The Army's Pay Commission Demands!

The slide to the right is from the 82-slide presentation made by Army General J.J. Singh to the Defence Ministry today (click to enlarge). The slide shows what the Army demands from the Sixth Pay Commission, one of the most discussed topics on military forums now. It was part of a special show we did on Headlines Today tonight with guests Maroof Raza, former Cabinet Secretary TSR Subramaniam and former IAS officer Harsh Mander. What follows is my script of the special report:

By Shiv Aroor

Embrace austerity, serve with simplicity. This was the seemingly odd-timed advice from Defence Minister AK Antony to the Army this week. What he probably hadn't bargained for was the inspired presentation the Army chief made to the Defence Ministry this morning demanding never-before pay hikes for Army officers and soldiers as part of the upcoming 6th Pay Commission.

A copy of the General Singh's comprehensive 82-page presentation, made available to Headlines Today, is in one sense a desperate one. Ignored for decades by successive pay commissions that have tipped the balance in favour of the civil services, and labouring on with a shortage of a staggering 5,200 officers, the Army has finally had enough and decided to pull out all the stops this time.

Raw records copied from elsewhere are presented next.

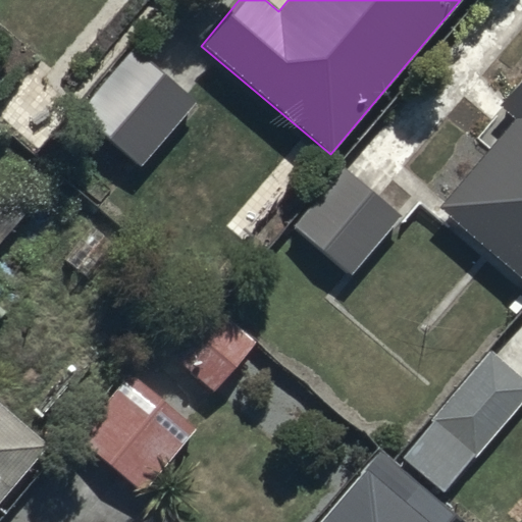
[(195,100),(127,47),(75,113),(143,166),(195,100)]
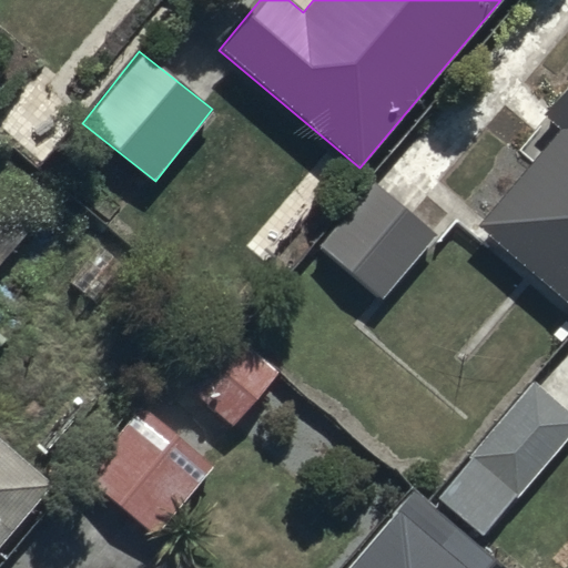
[(558,130),(477,225),(567,301),(567,79),(539,113),(558,130)]
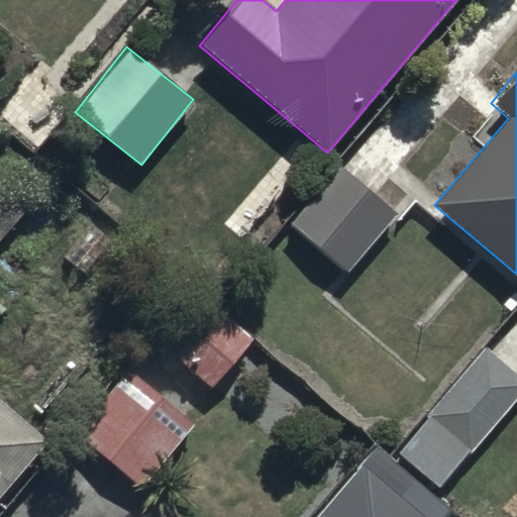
[(0,240),(39,196),(0,161),(0,240)]
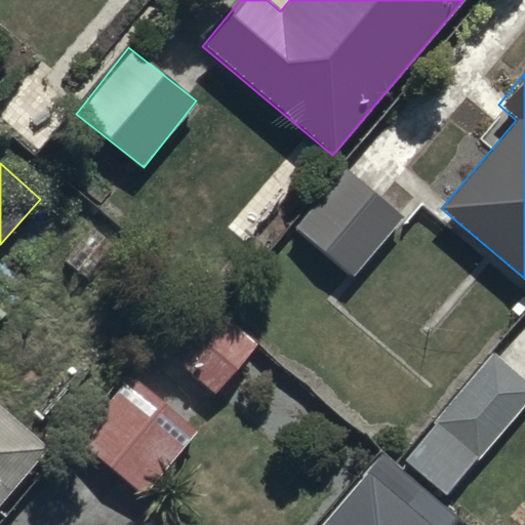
[(345,168),(294,228),(354,278),(404,218),(345,168)]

For example, while the starting pay in the Army is currently a quite uncompetitive 8,250 Rupees in the Lieutenant rank, the Army now wants its boys to start off on a decidedly plush 43,650 rupees per month under the new system, a good deal better than start-up packages even in the IT industry. A Colonel, who takes home a modest 17,000 rupees today should rake in 90,550 rupees a month, the Army demands, and a three-star General a cool 1.2 lakh rupees a month, instead of 22,400 rupees he earns today.

Even those in the Army admit that their demands for a five-time increase in pay is indulgently wishful thinking. And yet, after being shortchanged by successive pay commissions for years coupled with booming salaries in the private sector, it's probably reasonable that the Army is aiming so high.

The attractiveness of the armed forces as a career has steadily waned, and shows no signs of letting up. Officers still leave in droves. And yet, no one will reasonably doubt the honour and nobility of volunteering to guard the country with your life.

Apart from a the Army's recommendations to the government today that all personnel get a five-fold jump in pay, they have also for the first time put into focus that unidentifiable something that makes military life so completely different from anything else. The Army wants special risk-related allowances, a separate military incentive pay and, interestingly, what it actually calls X-Factor pay. This of course has a huge number of dimensions.

Personnel deployed in field formations, especially in the North East and Jammu & Kashmir are constantly in danger of bodily harm. Those who patrol the unforgivingly cold and hostile heights on the Saltoro ridge and Sikkim have other enemies to plough through. Helicopter pilots, like the two who were killed last week, have to brave blizzards in tiny metal machines. The element of risk and the X-Factor of walking a thin line for most of your life, is something the Army now wants quantified, and rewarded well.

Armed forces personnel always complain in private that bureaucrats in the civil services persistently flush down hopes of salaries that would put the military on par with not just the private sector, but other services within the government itself... like the IAS or the police.

This time around, the IAS has demanded a pay scale revision of just over three times from the sixth pay commission, which is probably why the armed forces have aimed at a five-fold increase in compensation to bring in at least some semblance of parity. So if junior to middle rung officers of the IAS are hoping for revised salaries of between 35,000-57,000 rupees, defence officers of corresponding seniority are looking at adjustments that will allow them to take home between 43,000 and 90,000 rupees. Cynics in uniform will always affirm however, that the past seldom passes.

The armed forces history with pay commissions is a dismal one. For the third pay commission in the 1970s, the services were barred from making recommendations by a government that was afraid it would affect discipline. To the astonishment of everyone in uniform at the time, the commission actually decided that advantages of a military career outweighed the downside. In the fourth pay commission, another rude shock was to follow. The promising rank pay introduced for officers uptil the rank of Brigadier was quietly deducted from their basic pay, a decades old goof that has hoardes of retired officers now thronging the civilian courts for redressal.

They won't admit it out loud, but most in the Army feel they've been shortchanged all along by apathetic governments and the civil services lobby eager to keep inflated revenue expenditures all for itself. There's no reason to believe this time will be any different, but there's little left to do for those in uniform but hope for a sympathetic ear. And as they're saying in the forces these days, no matter how much the economy booms, peanuts will only attract monkeys.